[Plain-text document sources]

════════════════════

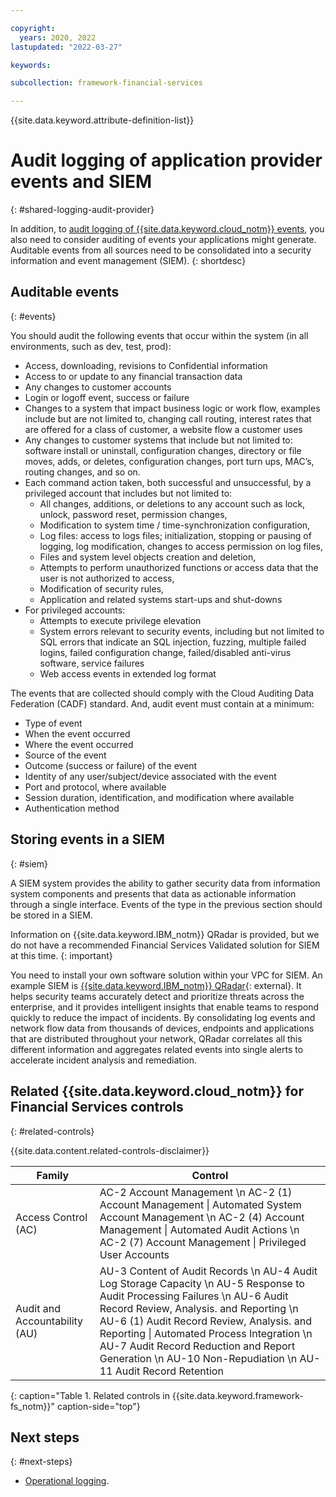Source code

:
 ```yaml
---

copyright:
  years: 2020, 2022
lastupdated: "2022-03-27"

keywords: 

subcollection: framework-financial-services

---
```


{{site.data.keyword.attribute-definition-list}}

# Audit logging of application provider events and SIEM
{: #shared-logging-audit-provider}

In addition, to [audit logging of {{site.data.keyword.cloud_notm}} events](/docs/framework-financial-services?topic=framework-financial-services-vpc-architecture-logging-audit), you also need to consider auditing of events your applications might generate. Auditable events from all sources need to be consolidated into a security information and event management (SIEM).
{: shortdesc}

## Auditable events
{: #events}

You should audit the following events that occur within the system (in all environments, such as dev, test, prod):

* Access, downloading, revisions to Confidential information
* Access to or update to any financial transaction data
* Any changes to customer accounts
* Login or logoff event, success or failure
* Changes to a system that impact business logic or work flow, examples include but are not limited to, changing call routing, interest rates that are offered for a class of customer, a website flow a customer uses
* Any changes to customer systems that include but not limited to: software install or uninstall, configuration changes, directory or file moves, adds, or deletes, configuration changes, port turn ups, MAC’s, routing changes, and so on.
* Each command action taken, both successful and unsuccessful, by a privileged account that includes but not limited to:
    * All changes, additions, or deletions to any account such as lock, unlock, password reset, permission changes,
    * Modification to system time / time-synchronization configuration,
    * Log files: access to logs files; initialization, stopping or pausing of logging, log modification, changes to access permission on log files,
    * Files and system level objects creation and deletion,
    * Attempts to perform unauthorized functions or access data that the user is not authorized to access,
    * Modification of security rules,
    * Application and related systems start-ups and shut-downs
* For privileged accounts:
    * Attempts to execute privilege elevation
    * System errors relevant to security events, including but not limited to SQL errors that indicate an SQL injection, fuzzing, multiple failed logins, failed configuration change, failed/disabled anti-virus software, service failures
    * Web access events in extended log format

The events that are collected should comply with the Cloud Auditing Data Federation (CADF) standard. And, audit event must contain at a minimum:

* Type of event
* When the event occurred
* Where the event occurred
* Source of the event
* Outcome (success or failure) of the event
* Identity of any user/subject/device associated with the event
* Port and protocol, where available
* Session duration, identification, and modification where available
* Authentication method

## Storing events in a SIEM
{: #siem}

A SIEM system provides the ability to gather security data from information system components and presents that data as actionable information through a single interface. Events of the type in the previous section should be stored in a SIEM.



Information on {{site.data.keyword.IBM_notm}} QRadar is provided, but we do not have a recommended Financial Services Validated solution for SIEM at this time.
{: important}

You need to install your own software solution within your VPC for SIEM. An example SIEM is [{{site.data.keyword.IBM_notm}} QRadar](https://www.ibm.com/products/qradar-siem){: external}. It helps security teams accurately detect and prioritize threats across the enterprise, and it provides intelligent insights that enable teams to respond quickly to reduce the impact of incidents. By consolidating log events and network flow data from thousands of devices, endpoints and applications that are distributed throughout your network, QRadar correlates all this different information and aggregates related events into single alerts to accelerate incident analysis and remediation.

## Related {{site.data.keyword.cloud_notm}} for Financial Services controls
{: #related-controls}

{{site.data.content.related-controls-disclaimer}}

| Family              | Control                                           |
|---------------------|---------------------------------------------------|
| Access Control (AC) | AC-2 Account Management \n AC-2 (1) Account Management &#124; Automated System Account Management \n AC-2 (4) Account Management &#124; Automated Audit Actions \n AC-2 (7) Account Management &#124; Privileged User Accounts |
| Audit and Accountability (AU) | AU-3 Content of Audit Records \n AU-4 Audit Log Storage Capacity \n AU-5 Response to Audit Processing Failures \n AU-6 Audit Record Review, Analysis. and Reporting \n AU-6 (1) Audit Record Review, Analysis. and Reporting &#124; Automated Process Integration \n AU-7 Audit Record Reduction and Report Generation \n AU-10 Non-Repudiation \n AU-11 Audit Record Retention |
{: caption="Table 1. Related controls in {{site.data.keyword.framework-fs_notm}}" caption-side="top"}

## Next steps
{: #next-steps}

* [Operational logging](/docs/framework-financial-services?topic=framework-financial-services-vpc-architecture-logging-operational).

════════════════════

● TASK PROMPT
Please print all of the records above exactly, omitting each picture.

● SOLUTION BELOW
Source code

:
 ```yaml
---

copyright:
  years: 2020, 2022
lastupdated: "2022-03-27"

keywords: 

subcollection: framework-financial-services

---
```


{{site.data.keyword.attribute-definition-list}}

# Audit logging of application provider events and SIEM
{: #shared-logging-audit-provider}

In addition, to [audit logging of {{site.data.keyword.cloud_notm}} events](/docs/framework-financial-services?topic=framework-financial-services-vpc-architecture-logging-audit), you also need to consider auditing of events your applications might generate. Auditable events from all sources need to be consolidated into a security information and event management (SIEM).
{: shortdesc}

## Auditable events
{: #events}

You should audit the following events that occur within the system (in all environments, such as dev, test, prod):

* Access, downloading, revisions to Confidential information
* Access to or update to any financial transaction data
* Any changes to customer accounts
* Login or logoff event, success or failure
* Changes to a system that impact business logic or work flow, examples include but are not limited to, changing call routing, interest rates that are offered for a class of customer, a website flow a customer uses
* Any changes to customer systems that include but not limited to: software install or uninstall, configuration changes, directory or file moves, adds, or deletes, configuration changes, port turn ups, MAC’s, routing changes, and so on.
* Each command action taken, both successful and unsuccessful, by a privileged account that includes but not limited to:
    * All changes, additions, or deletions to any account such as lock, unlock, password reset, permission changes,
    * Modification to system time / time-synchronization configuration,
    * Log files: access to logs files; initialization, stopping or pausing of logging, log modification, changes to access permission on log files,
    * Files and system level objects creation and deletion,
    * Attempts to perform unauthorized functions or access data that the user is not authorized to access,
    * Modification of security rules,
    * Application and related systems start-ups and shut-downs
* For privileged accounts:
    * Attempts to execute privilege elevation
    * System errors relevant to security events, including but not limited to SQL errors that indicate an SQL injection, fuzzing, multiple failed logins, failed configuration change, failed/disabled anti-virus software, service failures
    * Web access events in extended log format

The events that are collected should comply with the Cloud Auditing Data Federation (CADF) standard. And, audit event must contain at a minimum:

* Type of event
* When the event occurred
* Where the event occurred
* Source of the event
* Outcome (success or failure) of the event
* Identity of any user/subject/device associated with the event
* Port and protocol, where available
* Session duration, identification, and modification where available
* Authentication method

## Storing events in a SIEM
{: #siem}

A SIEM system provides the ability to gather security data from information system components and presents that data as actionable information through a single interface. Events of the type in the previous section should be stored in a SIEM.



Information on {{site.data.keyword.IBM_notm}} QRadar is provided, but we do not have a recommended Financial Services Validated solution for SIEM at this time.
{: important}

You need to install your own software solution within your VPC for SIEM. An example SIEM is [{{site.data.keyword.IBM_notm}} QRadar](https://www.ibm.com/products/qradar-siem){: external}. It helps security teams accurately detect and prioritize threats across the enterprise, and it provides intelligent insights that enable teams to respond quickly to reduce the impact of incidents. By consolidating log events and network flow data from thousands of devices, endpoints and applications that are distributed throughout your network, QRadar correlates all this different information and aggregates related events into single alerts to accelerate incident analysis and remediation.

## Related {{site.data.keyword.cloud_notm}} for Financial Services controls
{: #related-controls}

{{site.data.content.related-controls-disclaimer}}

| Family              | Control                                           |
|---------------------|---------------------------------------------------|
| Access Control (AC) | AC-2 Account Management \n AC-2 (1) Account Management &#124; Automated System Account Management \n AC-2 (4) Account Management &#124; Automated Audit Actions \n AC-2 (7) Account Management &#124; Privileged User Accounts |
| Audit and Accountability (AU) | AU-3 Content of Audit Records \n AU-4 Audit Log Storage Capacity \n AU-5 Response to Audit Processing Failures \n AU-6 Audit Record Review, Analysis. and Reporting \n AU-6 (1) Audit Record Review, Analysis. and Reporting &#124; Automated Process Integration \n AU-7 Audit Record Reduction and Report Generation \n AU-10 Non-Repudiation \n AU-11 Audit Record Retention |
{: caption="Table 1. Related controls in {{site.data.keyword.framework-fs_notm}}" caption-side="top"}

## Next steps
{: #next-steps}

* [Operational logging](/docs/framework-financial-services?topic=framework-financial-services-vpc-architecture-logging-operational).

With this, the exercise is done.